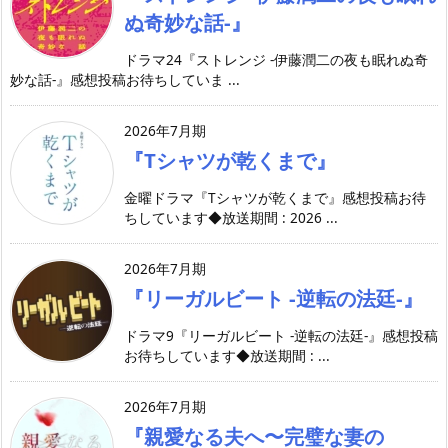
ぬ奇妙な話-』
ドラマ24『ストレンジ -伊藤潤二の夜も眠れぬ奇
妙な話-』感想投稿お待ちしていま ...
2026年7月期
『Tシャツが乾くまで』
金曜ドラマ『Tシャツが乾くまで』感想投稿お待
ちしています◆放送期間 : 2026 ...
2026年7月期
『リーガルビート -逆転の法廷-』
ドラマ9『リーガルビート -逆転の法廷-』感想投稿
お待ちしています◆放送期間 : ...
2026年7月期
『親愛なる夫へ〜完璧な妻の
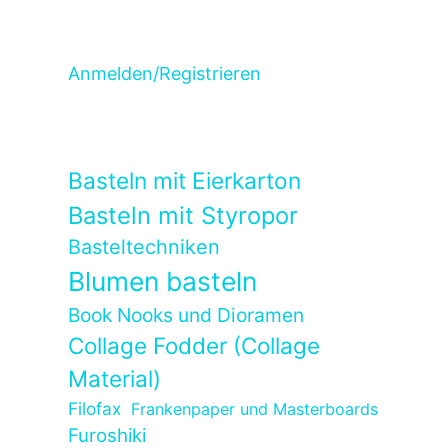
Anmelden/Registrieren
Basteln mit Eierkarton
Basteln mit Styropor
Basteltechniken
Blumen basteln
Book Nooks und Dioramen
Collage Fodder (Collage
Material)
Filofax
Frankenpaper und Masterboards
Furoshiki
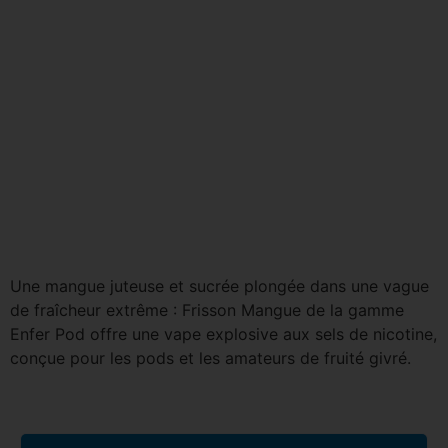
Une mangue juteuse et sucrée plongée dans une vague
de fraîcheur extrême : Frisson Mangue de la gamme
Enfer Pod offre une vape explosive aux sels de nicotine,
conçue pour les pods et les amateurs de fruité givré.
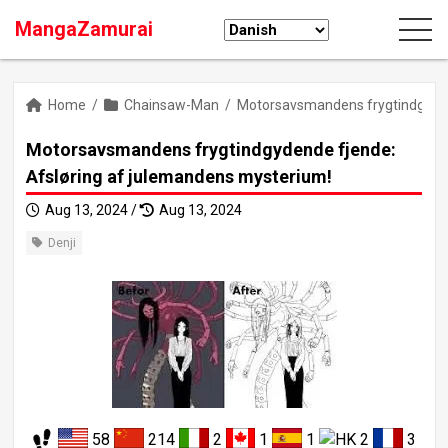
MangaZamurai
Home
/
Chainsaw-Man
/
Motorsavsmandens frygtindgyden
Motorsavsmandens frygtindgydende fjende:
Afsløring af julemandens mysterium!
Aug 13, 2024 /
Aug 13, 2024
Denji
58
214
2
1
1
2
3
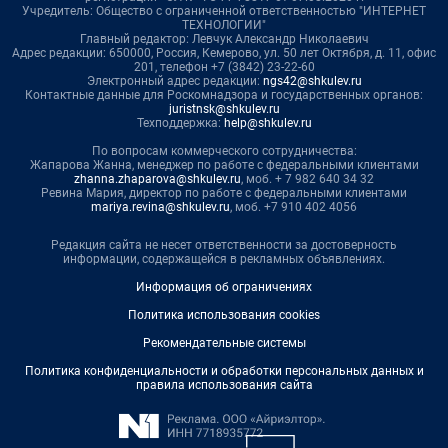
Учредитель: Общество с ограниченной ответственностью "ИНТЕРНЕТ
ТЕХНОЛОГИИ"
Главный редактор: Левчук Александр Николаевич
Адрес редакции: 650000, Россия, Кемерово, ул. 50 лет Октября, д. 11, офис
201, телефон +7 (3842) 23-22-60
Электронный адрес редакции:
ngs42@shkulev.ru
Контактные данные для Роскомнадзора и государственных органов:
juristnsk@shkulev.ru
Техподдержка:
help@shkulev.ru
По вопросам коммерческого сотрудничества:
Жапарова Жанна, менеджер по работе с федеральными клиентами
zhanna.zhaparova@shkulev.ru
, моб. + 7 982 640 34 32
Ревина Мария, директор по работе с федеральными клиентами
mariya.revina@shkulev.ru
, моб. +7 910 402 4056
Редакция сайта не несет ответственности за достоверность
информации, содержащейся в рекламных объявлениях.
Информация об ограничениях
Политика использования cookies
Рекомендательные системы
Политика конфиденциальности и обработки персональных данных и
правила использования сайта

= = = = =

EXERCISE DESCRIPTION: Copy the listing exactly. Leave the pictures out.

RESPONSE TO THIS TASK:
ぬ奇妙な話-』
ドラマ24『ストレンジ -伊藤潤二の夜も眠れぬ奇
妙な話-』感想投稿お待ちしていま ...
2026年7月期
『Tシャツが乾くまで』
金曜ドラマ『Tシャツが乾くまで』感想投稿お待
ちしています◆放送期間 : 2026 ...
2026年7月期
『リーガルビート -逆転の法廷-』
ドラマ9『リーガルビート -逆転の法廷-』感想投稿
お待ちしています◆放送期間 : ...
2026年7月期
『親愛なる夫へ〜完璧な妻の
Anmelden/Registrieren
Basteln mit Eierkarton
Basteln mit Styropor
Basteltechniken
Blumen basteln
Book Nooks und Dioramen
Collage Fodder (Collage
Material)
Filofax
Frankenpaper und Masterboards
Furoshiki
Une mangue juteuse et sucrée plongée dans une vague
de fraîcheur extrême : Frisson Mangue de la gamme
Enfer Pod offre une vape explosive aux sels de nicotine,
conçue pour les pods et les amateurs de fruité givré.
MangaZamurai
Home
/
Chainsaw-Man
/
Motorsavsmandens frygtindgyden
Motorsavsmandens frygtindgydende fjende:
Afsløring af julemandens mysterium!
Aug 13, 2024 /
Aug 13, 2024
Denji
58
214
2
1
1
2
3
Учредитель: Общество с ограниченной ответственностью "ИНТЕРНЕТ
ТЕХНОЛОГИИ"
Главный редактор: Левчук Александр Николаевич
Адрес редакции: 650000, Россия, Кемерово, ул. 50 лет Октября, д. 11, офис
201, телефон +7 (3842) 23-22-60
Электронный адрес редакции:
ngs42@shkulev.ru
Контактные данные для Роскомнадзора и государственных органов:
juristnsk@shkulev.ru
Техподдержка:
help@shkulev.ru
По вопросам коммерческого сотрудничества:
Жапарова Жанна, менеджер по работе с федеральными клиентами
zhanna.zhaparova@shkulev.ru
, моб. + 7 982 640 34 32
Ревина Мария, директор по работе с федеральными клиентами
mariya.revina@shkulev.ru
, моб. +7 910 402 4056
Редакция сайта не несет ответственности за достоверность
информации, содержащейся в рекламных объявлениях.
Информация об ограничениях
Политика использования cookies
Рекомендательные системы
Политика конфиденциальности и обработки персональных данных и
правила использования сайта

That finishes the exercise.